So Cenk Uygur does a great job of succinctly destroying the arguments of certain bloggers who would paint Kayla Mueller, American humanitarian executed by ISIS, as an "enemy of the Jews."
Because all Muslims are the same, and that totally isn't a big reason we've been having so much trouble with our embroilment in the Middle East post-9/11, right?
So rather than simply paraphrase his argument, I'll advance my position as one that is in opposition to a great deal of...you guessed it, FACEBOOK COMMENTS that are to the intended detriment of Kayla's character.
I don't know anything about Kayla Mueller apart from the fact that she was an outgoing woman who wanted to help people who are suffering.
This has led many people to express the (ever persistent victim-blaming) mentality that she had it coming; she deserved to die at the hands of extremists.
I noticed this attitude when James Foley was killed. To paraphrase, "you shouldn't go to the Middle East unless you're a soldier with a gun."
Really? James Foley was a journalist. Do you think you're entitled to information about what is occurring beyond our borders? Do you think it just magically falls out of the fucking sky onto your network news channel/website of choice?
Of course not. Someone has to go there and figure it out for the rest of us. The insinuation that he was just doing his job for a paycheck is most likely a projection on the part of whoever expresses this belief. No, you don't necessarily have to have any sympathy for him, but you should at least have the wherewithal to shut your damn mouth.

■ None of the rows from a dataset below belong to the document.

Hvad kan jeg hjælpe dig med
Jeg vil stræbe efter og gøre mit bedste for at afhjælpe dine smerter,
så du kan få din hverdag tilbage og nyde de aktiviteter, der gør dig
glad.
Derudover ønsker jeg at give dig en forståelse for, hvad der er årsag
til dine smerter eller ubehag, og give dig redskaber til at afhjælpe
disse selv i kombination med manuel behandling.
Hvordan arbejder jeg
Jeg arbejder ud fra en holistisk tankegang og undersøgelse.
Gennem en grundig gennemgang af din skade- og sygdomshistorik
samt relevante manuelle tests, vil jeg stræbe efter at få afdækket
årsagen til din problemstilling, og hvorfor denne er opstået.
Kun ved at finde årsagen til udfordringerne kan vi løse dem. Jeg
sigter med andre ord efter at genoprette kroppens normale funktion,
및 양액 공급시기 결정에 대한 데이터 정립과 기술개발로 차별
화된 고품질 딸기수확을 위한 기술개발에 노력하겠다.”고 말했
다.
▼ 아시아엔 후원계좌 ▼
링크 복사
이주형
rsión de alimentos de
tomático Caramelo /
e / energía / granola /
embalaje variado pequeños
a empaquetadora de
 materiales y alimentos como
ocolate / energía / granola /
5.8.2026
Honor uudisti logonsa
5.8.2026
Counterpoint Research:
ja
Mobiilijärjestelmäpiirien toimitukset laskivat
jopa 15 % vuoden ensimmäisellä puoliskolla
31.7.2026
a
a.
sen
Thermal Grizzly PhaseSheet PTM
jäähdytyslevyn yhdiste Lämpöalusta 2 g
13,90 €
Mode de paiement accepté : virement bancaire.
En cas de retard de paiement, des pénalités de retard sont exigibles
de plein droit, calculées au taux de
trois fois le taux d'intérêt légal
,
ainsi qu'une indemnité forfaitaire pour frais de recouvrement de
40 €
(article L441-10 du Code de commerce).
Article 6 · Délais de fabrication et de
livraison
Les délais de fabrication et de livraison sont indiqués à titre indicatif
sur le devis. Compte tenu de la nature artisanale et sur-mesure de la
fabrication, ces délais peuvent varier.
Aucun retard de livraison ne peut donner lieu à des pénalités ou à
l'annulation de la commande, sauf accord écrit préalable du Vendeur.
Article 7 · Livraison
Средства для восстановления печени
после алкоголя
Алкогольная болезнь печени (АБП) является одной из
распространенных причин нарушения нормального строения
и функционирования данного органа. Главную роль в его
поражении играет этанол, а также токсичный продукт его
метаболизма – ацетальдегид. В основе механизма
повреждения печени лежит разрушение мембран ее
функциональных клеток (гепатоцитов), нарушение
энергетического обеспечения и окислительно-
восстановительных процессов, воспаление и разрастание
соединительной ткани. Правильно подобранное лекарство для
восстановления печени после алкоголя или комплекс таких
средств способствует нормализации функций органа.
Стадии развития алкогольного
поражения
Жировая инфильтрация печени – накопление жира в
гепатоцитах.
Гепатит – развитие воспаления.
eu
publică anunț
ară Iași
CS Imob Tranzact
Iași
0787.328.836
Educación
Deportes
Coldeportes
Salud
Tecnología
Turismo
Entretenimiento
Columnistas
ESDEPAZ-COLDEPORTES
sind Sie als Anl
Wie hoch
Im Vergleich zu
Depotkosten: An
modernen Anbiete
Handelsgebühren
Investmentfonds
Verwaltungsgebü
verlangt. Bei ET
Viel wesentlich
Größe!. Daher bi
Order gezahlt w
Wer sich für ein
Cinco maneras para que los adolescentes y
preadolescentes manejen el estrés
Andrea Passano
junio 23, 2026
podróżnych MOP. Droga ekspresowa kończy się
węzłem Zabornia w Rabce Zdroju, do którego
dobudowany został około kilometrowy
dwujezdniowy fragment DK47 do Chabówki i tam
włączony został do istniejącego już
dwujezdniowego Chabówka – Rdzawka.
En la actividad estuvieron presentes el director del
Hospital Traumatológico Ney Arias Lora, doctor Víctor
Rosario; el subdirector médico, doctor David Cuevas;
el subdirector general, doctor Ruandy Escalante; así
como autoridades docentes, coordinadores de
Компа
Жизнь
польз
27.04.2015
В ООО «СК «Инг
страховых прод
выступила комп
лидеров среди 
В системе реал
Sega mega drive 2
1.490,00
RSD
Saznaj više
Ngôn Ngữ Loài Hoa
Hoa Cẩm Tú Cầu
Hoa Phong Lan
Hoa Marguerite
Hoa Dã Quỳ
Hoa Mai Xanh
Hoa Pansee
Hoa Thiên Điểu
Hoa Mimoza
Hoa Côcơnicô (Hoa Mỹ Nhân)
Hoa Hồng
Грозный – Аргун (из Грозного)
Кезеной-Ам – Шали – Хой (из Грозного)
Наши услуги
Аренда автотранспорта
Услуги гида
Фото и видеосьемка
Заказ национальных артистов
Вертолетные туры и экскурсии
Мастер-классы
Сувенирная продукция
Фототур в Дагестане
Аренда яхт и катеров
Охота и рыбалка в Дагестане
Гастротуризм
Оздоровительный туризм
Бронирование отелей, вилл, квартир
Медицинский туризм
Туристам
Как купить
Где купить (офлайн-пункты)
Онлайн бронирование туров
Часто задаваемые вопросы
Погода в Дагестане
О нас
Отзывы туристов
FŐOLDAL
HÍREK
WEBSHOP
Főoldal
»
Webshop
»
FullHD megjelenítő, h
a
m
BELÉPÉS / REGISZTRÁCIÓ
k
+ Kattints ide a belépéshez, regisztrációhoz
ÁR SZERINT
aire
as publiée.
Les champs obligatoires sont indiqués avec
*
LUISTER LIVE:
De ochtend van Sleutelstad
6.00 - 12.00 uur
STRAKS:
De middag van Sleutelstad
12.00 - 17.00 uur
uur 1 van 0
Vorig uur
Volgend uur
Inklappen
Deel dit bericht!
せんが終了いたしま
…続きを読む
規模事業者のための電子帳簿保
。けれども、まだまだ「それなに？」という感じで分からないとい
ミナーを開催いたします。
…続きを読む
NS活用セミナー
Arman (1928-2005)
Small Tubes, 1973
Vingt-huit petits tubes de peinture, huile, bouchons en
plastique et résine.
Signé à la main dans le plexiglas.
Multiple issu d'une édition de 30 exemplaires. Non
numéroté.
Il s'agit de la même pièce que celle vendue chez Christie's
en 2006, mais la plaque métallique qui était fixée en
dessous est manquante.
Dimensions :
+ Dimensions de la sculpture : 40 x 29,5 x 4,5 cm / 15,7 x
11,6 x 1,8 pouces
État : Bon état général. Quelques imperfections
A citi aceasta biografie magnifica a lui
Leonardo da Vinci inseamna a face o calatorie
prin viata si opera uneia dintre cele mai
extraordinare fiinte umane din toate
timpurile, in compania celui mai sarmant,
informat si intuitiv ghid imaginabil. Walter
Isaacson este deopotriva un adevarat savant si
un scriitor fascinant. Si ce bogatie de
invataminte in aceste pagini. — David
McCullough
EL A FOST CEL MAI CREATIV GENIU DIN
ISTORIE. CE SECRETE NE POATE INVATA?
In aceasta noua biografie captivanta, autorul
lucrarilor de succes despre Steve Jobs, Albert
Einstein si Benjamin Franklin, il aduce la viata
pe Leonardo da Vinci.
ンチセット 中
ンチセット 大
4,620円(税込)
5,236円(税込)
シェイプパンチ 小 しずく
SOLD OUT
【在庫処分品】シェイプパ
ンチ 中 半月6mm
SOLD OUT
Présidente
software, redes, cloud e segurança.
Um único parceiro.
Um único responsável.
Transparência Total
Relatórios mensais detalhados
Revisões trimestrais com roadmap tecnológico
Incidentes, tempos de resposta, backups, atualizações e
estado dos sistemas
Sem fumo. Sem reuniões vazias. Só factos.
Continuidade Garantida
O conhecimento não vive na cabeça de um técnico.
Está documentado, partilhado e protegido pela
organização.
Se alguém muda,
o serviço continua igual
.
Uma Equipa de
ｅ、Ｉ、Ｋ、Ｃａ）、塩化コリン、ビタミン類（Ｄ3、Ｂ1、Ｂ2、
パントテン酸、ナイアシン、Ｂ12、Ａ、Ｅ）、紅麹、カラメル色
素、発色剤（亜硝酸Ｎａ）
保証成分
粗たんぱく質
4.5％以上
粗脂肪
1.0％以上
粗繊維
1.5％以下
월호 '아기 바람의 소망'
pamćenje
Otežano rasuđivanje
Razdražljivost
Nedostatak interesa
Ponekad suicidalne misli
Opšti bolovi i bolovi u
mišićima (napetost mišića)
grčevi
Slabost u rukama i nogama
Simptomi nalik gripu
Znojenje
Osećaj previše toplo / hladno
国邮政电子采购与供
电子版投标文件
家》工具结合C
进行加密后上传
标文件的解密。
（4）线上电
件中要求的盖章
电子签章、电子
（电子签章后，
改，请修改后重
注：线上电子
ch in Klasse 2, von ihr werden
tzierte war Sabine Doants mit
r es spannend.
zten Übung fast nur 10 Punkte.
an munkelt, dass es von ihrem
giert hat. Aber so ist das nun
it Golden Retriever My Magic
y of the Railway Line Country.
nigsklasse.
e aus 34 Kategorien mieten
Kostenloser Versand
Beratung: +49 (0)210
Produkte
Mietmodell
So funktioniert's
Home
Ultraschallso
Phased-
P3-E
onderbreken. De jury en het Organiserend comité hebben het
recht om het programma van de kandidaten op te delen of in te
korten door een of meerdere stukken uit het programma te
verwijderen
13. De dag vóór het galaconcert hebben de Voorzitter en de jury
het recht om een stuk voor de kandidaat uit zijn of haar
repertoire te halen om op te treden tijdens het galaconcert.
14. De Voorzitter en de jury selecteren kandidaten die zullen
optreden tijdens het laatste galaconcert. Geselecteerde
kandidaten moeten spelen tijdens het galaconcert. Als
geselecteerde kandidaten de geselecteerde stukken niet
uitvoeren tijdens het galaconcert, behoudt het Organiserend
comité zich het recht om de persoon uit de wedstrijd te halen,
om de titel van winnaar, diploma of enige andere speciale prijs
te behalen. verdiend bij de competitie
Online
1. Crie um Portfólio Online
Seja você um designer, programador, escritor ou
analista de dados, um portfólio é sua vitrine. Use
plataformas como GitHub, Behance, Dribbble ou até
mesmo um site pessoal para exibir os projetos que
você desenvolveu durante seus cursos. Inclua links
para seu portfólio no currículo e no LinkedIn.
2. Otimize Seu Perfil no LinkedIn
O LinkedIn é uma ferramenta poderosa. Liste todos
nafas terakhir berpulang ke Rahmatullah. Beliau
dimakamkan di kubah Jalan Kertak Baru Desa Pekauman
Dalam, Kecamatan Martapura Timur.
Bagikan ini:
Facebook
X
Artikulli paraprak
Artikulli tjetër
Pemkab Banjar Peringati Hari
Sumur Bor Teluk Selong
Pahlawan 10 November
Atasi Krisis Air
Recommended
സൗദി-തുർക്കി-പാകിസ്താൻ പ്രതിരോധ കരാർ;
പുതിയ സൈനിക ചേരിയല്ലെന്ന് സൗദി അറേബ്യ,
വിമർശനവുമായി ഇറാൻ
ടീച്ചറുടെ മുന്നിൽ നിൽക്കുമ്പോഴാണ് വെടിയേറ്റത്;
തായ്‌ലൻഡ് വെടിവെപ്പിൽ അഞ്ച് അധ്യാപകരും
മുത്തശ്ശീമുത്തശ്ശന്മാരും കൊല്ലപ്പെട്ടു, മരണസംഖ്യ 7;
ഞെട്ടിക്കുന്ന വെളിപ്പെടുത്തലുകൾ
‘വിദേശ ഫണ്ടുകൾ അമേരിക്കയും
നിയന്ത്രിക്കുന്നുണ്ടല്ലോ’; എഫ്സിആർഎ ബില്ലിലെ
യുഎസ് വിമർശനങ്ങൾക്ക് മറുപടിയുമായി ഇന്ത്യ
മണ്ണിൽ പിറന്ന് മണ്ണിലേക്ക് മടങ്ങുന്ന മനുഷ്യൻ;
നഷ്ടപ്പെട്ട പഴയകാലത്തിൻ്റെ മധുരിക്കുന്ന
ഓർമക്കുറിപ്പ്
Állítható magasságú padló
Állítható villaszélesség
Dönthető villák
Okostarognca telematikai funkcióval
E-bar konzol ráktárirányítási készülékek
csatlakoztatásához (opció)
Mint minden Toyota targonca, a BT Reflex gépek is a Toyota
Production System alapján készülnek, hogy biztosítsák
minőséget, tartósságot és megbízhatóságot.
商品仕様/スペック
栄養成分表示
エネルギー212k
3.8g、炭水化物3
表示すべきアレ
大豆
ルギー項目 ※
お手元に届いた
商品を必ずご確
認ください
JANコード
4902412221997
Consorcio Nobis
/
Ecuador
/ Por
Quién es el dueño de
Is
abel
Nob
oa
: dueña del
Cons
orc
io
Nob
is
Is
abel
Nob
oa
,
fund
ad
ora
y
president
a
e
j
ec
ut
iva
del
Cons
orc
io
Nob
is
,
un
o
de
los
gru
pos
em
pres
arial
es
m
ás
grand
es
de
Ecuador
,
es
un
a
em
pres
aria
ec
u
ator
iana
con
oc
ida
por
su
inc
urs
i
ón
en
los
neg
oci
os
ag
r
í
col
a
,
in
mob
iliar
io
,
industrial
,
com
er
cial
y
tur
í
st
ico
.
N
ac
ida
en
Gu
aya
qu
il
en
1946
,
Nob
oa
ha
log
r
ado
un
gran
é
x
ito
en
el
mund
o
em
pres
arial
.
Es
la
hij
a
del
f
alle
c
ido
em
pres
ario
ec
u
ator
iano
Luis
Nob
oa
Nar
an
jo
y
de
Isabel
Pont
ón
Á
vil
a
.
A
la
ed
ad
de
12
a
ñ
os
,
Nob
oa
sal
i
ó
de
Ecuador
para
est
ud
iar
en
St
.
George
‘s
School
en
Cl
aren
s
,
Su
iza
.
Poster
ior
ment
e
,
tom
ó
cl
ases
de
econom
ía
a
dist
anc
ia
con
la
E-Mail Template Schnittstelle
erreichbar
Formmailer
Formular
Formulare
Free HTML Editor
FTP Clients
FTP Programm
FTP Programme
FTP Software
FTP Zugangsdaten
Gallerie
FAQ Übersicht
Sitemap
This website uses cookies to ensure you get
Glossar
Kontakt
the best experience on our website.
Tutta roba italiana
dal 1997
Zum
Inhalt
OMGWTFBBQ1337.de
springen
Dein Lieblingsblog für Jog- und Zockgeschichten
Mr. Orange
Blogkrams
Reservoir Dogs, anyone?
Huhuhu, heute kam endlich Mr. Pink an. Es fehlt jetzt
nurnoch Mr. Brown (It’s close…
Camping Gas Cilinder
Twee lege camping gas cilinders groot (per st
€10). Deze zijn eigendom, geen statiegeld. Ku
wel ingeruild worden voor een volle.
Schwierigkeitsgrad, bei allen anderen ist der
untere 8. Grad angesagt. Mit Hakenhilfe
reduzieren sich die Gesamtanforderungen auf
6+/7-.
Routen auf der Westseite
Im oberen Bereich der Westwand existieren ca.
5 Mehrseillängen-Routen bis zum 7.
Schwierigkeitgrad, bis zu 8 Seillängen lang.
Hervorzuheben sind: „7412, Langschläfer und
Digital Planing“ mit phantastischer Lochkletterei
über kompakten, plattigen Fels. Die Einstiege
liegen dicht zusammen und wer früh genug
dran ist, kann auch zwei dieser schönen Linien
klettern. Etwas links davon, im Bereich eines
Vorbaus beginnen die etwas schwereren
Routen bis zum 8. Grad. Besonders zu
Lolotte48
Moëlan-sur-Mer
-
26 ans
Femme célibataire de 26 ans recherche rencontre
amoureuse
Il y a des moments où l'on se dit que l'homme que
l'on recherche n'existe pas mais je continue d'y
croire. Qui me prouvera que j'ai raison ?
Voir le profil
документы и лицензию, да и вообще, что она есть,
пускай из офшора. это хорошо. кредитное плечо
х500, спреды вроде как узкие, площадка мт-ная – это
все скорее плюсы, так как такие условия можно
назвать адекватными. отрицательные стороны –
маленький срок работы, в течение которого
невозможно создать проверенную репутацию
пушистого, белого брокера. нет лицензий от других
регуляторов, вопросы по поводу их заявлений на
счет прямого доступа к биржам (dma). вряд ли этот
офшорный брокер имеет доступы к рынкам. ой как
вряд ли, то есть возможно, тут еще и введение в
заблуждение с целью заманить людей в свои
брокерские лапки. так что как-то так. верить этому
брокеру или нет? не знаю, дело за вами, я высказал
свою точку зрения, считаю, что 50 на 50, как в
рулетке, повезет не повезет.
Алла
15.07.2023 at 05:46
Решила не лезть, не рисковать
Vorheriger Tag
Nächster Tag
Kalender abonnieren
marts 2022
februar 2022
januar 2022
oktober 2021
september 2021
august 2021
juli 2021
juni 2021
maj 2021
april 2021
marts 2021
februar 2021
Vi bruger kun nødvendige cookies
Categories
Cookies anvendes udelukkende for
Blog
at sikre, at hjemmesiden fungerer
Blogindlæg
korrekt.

And this brings me to Kayla. God damn it, she's another victim of the ISIS regime, monster, evil, etc. Some insinuate that maybe, because she's a twenty-six year old woman, she might not have fully comprehended the risks of the situation that, yes, she put herself in. Is that not just a little condescending? What purpose does that serve? I'm not going to say she fully understood those risks, and I won't posit that I do either. But how dare you detract from her obviously benevolent intentions? There is a little sexism there, too. We don't want to acknowledge that a woman could be strong enough to act on her (apparently deadly) convictions. Well, fuck us then. Maybe we don't deserve her.
And that brings us to our other argument. Again, to paraphrase, "she should have stayed home and helped Americans. Plenty of Americans need help."
Sure. Fine. What are you up to, anyway? What have you done for your fellow Americans? What, exactly, should she have done differently?
It's almost as if journalists and humanitarians being killed in the Middle East is forcing us to acknowledge the inherent complexities of modern warfare. God forbid. And perhaps this is why some of us would absolutely prefer soldiers (and no one else) die in the Middle East.